Solomon Kalushi Mahlangu was sentenced to death on March 2 1978, sparking an international outcry. He was executed on April 6 1979, a day celebrated in apartheid South Africa as Van Riebeeck’s Day.

“John Vorster was in trouble and he was losing favour and wanted something that would help him,” says Dube. “The Information Scandal was on his head. They really needed something to rally the Afrikaner community. So they chose to execute him on April 6, as a celebration.”


Solomon Mahlangu was hanged in 1979 at the age of 23.

But Dube refuses to characterise the film as an apartheid story, preferring to call it a coming-of-age film. “It is a human story about a young man who goes through a rite of passage and finds himself recruited into a movement because of what happens to him,” the filmmaker says.

“Before he left [for exile] he got brutalised, beaten by the railway police. That just propelled him to say: ‘I can’t just be here. I have to leave.’ I’m interested in how somebody goes from being a hawker who wants to be a teacher to leaving us with such immortal words.”

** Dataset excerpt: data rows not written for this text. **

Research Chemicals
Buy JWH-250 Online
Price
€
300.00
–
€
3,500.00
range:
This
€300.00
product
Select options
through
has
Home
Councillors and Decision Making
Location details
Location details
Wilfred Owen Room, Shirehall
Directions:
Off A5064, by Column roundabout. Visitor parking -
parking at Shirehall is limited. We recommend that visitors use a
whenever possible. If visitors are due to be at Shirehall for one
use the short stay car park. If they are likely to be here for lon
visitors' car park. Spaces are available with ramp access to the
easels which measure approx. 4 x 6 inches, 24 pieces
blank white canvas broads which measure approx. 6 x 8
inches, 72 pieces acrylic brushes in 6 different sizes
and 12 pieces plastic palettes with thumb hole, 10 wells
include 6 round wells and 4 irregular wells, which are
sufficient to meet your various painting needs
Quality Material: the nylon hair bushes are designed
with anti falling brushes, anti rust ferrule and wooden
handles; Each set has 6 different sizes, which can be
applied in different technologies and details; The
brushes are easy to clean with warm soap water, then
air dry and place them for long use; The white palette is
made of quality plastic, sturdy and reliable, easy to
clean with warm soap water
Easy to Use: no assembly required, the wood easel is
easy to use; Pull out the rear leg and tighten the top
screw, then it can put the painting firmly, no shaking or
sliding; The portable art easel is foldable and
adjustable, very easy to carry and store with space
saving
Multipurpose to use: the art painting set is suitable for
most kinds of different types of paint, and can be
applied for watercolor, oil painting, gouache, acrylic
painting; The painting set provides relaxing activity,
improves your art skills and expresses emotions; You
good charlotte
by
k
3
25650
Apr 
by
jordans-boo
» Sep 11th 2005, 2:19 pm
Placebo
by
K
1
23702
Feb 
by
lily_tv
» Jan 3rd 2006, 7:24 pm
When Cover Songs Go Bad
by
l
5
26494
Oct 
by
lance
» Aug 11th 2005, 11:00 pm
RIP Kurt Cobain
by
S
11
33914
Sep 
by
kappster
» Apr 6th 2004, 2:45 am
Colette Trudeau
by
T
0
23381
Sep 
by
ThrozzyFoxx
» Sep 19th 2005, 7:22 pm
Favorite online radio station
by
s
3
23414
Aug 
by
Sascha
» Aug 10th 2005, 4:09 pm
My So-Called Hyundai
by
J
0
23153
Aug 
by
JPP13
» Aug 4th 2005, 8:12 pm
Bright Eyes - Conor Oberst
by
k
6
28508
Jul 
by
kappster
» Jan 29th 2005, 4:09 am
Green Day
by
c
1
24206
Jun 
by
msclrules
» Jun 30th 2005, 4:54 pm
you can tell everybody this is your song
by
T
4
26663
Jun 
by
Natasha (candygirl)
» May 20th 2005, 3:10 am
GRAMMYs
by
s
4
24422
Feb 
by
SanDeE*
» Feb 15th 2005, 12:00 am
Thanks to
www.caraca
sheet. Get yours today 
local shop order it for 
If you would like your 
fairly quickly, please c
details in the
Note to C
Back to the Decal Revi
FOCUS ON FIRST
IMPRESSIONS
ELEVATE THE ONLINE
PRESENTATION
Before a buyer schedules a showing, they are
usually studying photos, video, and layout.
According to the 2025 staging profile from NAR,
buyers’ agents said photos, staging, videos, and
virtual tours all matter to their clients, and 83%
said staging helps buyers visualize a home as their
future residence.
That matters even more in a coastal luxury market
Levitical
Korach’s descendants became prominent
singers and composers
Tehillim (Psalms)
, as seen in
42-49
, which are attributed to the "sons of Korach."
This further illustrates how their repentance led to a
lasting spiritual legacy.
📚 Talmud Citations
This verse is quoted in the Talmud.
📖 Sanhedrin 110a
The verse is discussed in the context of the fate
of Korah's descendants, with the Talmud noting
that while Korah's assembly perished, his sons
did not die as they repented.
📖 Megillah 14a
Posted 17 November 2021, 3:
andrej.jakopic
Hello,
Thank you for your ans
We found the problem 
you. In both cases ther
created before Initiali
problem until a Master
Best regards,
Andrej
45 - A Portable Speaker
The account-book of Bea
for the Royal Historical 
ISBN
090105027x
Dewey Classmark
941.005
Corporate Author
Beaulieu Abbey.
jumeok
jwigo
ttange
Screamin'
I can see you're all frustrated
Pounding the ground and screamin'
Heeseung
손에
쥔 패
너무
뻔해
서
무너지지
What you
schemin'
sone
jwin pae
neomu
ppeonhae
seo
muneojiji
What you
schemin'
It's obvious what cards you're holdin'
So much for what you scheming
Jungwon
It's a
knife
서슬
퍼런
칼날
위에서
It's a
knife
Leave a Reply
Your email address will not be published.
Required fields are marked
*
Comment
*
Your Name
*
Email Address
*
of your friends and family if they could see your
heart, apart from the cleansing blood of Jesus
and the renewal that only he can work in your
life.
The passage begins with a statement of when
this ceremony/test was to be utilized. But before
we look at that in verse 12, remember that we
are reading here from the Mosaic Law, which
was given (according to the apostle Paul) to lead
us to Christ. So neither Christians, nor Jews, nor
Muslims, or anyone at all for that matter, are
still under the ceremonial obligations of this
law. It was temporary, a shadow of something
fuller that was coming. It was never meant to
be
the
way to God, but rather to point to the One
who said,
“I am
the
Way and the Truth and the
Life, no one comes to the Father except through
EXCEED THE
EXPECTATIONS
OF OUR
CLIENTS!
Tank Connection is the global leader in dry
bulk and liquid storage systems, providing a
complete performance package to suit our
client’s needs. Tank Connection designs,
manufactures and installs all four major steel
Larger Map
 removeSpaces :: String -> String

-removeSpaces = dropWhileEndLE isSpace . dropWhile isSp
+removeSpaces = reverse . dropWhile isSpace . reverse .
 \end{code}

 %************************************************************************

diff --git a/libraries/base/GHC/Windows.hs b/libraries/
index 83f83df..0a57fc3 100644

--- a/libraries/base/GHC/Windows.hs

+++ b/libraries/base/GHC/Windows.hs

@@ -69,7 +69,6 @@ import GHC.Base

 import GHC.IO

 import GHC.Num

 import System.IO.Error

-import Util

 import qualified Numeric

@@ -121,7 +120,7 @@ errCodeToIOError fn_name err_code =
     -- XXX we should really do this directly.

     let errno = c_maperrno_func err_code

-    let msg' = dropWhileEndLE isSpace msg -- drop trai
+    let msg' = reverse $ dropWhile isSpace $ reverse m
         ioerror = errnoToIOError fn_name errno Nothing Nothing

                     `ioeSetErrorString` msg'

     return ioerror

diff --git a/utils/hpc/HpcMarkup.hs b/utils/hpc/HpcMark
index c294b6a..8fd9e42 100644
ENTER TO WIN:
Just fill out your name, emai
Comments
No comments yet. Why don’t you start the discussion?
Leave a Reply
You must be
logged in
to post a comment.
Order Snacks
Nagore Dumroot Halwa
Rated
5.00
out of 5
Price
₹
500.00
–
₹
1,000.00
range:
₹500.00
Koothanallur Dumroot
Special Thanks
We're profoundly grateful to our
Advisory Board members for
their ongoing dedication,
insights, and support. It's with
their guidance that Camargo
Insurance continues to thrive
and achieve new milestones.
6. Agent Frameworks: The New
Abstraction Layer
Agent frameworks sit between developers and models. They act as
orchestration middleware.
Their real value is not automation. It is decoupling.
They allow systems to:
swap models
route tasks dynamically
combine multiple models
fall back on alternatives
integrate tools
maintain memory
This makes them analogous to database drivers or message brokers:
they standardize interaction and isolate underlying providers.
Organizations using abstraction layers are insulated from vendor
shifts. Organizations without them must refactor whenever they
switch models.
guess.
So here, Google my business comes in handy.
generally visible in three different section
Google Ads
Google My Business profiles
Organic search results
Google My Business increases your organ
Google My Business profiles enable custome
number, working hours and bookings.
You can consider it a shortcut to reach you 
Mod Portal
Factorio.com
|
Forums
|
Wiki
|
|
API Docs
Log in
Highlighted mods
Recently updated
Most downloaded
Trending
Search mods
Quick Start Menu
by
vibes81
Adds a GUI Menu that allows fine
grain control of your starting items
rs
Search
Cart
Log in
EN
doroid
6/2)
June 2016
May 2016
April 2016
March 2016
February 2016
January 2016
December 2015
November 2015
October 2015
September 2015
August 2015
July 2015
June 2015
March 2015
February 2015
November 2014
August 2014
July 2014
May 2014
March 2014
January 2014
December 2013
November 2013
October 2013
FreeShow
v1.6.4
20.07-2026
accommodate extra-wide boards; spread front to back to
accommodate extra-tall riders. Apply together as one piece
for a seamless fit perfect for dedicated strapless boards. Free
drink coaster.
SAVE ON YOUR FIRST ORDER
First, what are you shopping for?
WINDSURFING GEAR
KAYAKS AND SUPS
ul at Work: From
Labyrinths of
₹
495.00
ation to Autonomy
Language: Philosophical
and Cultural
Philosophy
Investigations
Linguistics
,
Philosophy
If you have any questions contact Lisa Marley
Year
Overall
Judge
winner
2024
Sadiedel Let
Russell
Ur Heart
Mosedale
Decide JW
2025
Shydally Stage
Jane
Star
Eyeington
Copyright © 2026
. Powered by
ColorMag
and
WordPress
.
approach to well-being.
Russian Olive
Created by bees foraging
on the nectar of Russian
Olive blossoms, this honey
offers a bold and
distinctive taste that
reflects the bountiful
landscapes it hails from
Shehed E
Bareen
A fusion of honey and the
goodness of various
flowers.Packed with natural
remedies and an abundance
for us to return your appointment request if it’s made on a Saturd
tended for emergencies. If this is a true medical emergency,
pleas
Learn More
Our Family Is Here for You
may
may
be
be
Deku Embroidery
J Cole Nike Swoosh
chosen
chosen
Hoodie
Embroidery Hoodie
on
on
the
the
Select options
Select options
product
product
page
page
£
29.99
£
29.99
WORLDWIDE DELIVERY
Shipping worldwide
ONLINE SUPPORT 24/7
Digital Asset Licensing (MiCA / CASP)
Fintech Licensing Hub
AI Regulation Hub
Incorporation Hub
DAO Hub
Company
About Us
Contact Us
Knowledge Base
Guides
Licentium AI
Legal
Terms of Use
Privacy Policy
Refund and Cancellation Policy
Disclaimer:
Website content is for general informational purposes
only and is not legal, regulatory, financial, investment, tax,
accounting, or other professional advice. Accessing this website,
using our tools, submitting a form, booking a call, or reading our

Dube, a cinematographer by trade, became interested in Mahlangu’s story while lecturing at the University of the Witwatersrand. He has since told the story as a theatre production, a documentary accompanying an exhibition, and as a four-part television series that didn’t make it into production.

Kalushi cost roughly R24?million to make, with funding from the lottery, the department of trade and industry’s rebate scheme and the National Film and Video Foundation.

Actor Thabo Rametsi, who plays Mahlangu, says there was some unintended comedy in the funding lapses, which resulted in a year’s break in filming. “I had to keep the same look because we didn’t know when we were going to shoot again. So when I wrapped another shoot, I had to work my weight down so I could look the same for the pick-up shots.”

Rametsi says the role was “very different from what we generally get as black South African actors. We get these stereotyped South African stories where Themba meets Nandi and he gets Aids from somebody else – all that sort of stuff. This was the first time where I felt like I was telling a story about someone who … seemed like a genuine human being that could always convince you. It made it more challenging.” – Kwanele Sosibo

The RapidLion Film Festival is at the Market Theatre from March 12 to 19.